Exercise brief:
Give as a JSON list of strings the lines beginning with the one containing "новичков. Португалия." and continuing through the one containing "4 августа (вторник)", one string per line, blank lines omitted.

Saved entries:
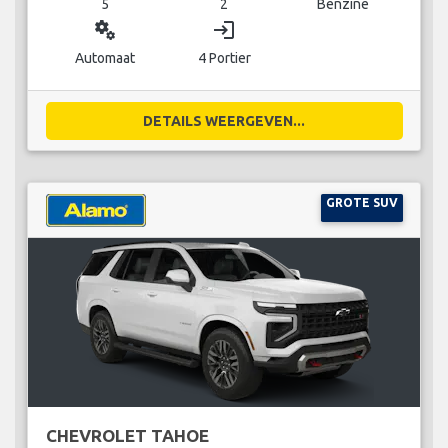
5
2
Benzine
miscellaneous_services
login
Automaat
4 Portier
DETAILS WEERGEVEN...
GROTE SUV
CHEVROLET TAHOE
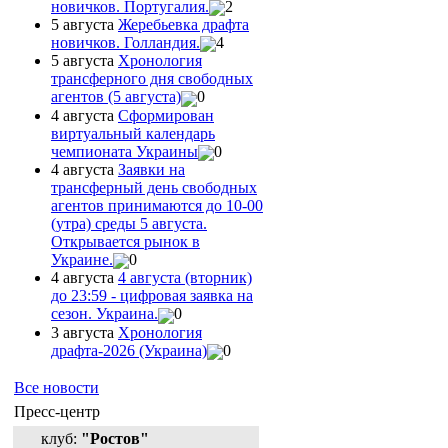
новичков. Португалия.
2
5 августа
Жеребьевка драфта
новичков. Голландия.
4
5 августа
Хронология
трансферного дня свободных
агентов (5 августа)
0
4 августа
Сформирован
виртуальный календарь
чемпионата Украины
0
4 августа
Заявки на
трансферный день свободных
агентов принимаются до 10-00
(утра) среды 5 августа.
Открывается рынок в
Украине.
0
4 августа
4 августа (вторник)
до 23:59 - цифровая заявка на
сезон. Украина.
0
3 августа
Хронология
драфта-2026 (Украина)
0
Все новости
Пресс-центр
клуб:
"Ростов"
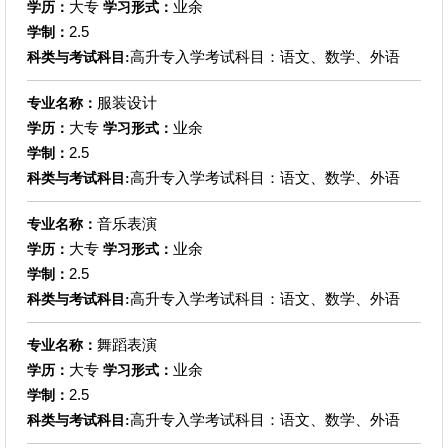
大专
业余
学历：
学习形式：
2.5
学制：
高升专入学考试科目：语文、数学、外语
科类与考试科目:
服装设计
专业名称：
大专
业余
学历：
学习形式：
2.5
学制：
高升专入学考试科目：语文、数学、外语
科类与考试科目:
音乐表演
专业名称：
大专
业余
学历：
学习形式：
2.5
学制：
高升专入学考试科目：语文、数学、外语
科类与考试科目:
舞蹈表演
专业名称：
大专
业余
学历：
学习形式：
2.5
学制：
高升专入学考试科目：语文、数学、外语
科类与考试科目:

Exercise solution:
[
  "новичков. Португалия.",
  "2",
  "5 августа",
  "Жеребьевка драфта",
  "новичков. Голландия.",
  "4",
  "5 августа",
  "Хронология",
  "трансферного дня свободных",
  "агентов (5 августа)",
  "0",
  "4 августа",
  "Сформирован",
  "виртуальный календарь",
  "чемпионата Украины",
  "0",
  "4 августа",
  "Заявки на",
  "трансферный день свободных",
  "агентов принимаются до 10-00",
  "(утра) среды 5 августа.",
  "Открывается рынок в",
  "Украине.",
  "0",
  "4 августа",
  "4 августа (вторник)"
]